Does chess make you smarter?

Lawrence resident Bill Remmers, left, gets some pointers from James Fouche-Schack, president of the Lawrence Chess Club, which meets 7 p.m.-10 p.m. Mondays at Borders, 700 N.H.

Kg1 Bc5+ … Kc1 Rc2#. Ever made a series of finishing moves like that? Confused?

Come on, you know what I’m talking about. They only made a full-length movie about it back in 1993.

OK, maybe the average chess player hasn’t accomplished or even understood the circumstances surrounding the series of moves that made up “the game of the century.” Bobby Fischer, then 13, beat veteran Donald Byrne in 1956.

Without argument, chess is a worldly game, a scholarly game and a competitive game. It’s both educational and confusing. Which begs the question: Is chess a game that makes you smarter?

“I’m not sure you can say that,” says Lawrence psychologist Marciana Vequist. “There is some research that shows that chess does help you to problem-solve, and I think that is one of the main benefits from it.”

Jeffrey Farrar has been playing chess seriously for more than four years. He says the game has dramatically influenced his life.

“Chess has taught me the nature of knowledge more than anything else,” he says. “It taught me how there are some very severe weaknesses in my own thinking.”

Here in Lawrence, chess is played starting at the elementary school level through adults.

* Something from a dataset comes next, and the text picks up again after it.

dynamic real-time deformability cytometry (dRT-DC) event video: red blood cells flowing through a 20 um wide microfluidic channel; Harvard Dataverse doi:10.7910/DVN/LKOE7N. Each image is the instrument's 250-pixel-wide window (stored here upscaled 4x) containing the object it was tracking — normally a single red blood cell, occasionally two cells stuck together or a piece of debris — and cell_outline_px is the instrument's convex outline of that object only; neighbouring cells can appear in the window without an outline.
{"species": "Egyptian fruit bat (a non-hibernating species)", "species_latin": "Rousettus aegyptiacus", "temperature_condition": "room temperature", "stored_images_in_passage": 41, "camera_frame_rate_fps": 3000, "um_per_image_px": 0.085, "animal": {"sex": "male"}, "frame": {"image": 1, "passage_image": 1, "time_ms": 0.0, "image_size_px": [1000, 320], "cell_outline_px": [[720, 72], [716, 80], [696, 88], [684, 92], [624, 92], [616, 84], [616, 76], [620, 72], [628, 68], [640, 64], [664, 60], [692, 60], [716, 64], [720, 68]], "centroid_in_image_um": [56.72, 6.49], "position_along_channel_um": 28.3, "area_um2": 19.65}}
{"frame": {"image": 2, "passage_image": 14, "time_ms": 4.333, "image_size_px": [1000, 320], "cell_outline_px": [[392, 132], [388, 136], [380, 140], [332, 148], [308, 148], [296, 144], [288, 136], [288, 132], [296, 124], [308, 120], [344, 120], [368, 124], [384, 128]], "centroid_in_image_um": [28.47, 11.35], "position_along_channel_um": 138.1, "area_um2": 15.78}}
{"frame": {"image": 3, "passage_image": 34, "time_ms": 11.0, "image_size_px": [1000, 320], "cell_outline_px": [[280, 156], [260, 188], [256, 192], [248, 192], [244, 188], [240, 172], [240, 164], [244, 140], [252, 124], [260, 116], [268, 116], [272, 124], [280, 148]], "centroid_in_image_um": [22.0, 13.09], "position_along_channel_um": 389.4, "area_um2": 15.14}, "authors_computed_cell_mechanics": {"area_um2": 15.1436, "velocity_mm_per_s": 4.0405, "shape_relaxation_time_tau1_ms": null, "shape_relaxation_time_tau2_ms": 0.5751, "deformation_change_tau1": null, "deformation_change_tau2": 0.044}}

“It’s a way of looking at different possibilities, analyzing things a few steps ahead, comparing two outcomes, assessing the situation,” says James Fouche-Schack, president of the Lawrence Chess Club, which meets 7 p.m.-10 p.m. Mondays at Borders, 700 N.H.. “It does improve something, but I don’t know that it makes you smarter to play it.”

But Vequist says it does improve your ability to make decisions.

“There are many people who just become overwhelmed with a set of problems. It kind of stops them, and their functioning starts to deteriorate. That can be a real big problem,” Vequist says. “The more creative we can be and the more solutions we can generate to problems, the less overwhelming they may seem.”

Most of all, chess is a social game for those who play. Dmitri Smith, 10, says he’s already figured that out. He plays during indoor recess and has since taught his father to play.

“I usually don’t do the same thing every game,” Smith says. “My favorite thing to do, even though it’s never happened, is a two-move check mate.”

Within the Smith family those competitive juices run through on a regular basis.

“I am usually the victim, and when I do get a move in, he quickly counters and wins,” says Dmitri’s father, Alexander Smith, who has been playing just three months. “I figured as a bonding-type thing, it would be something that we could spend time with.”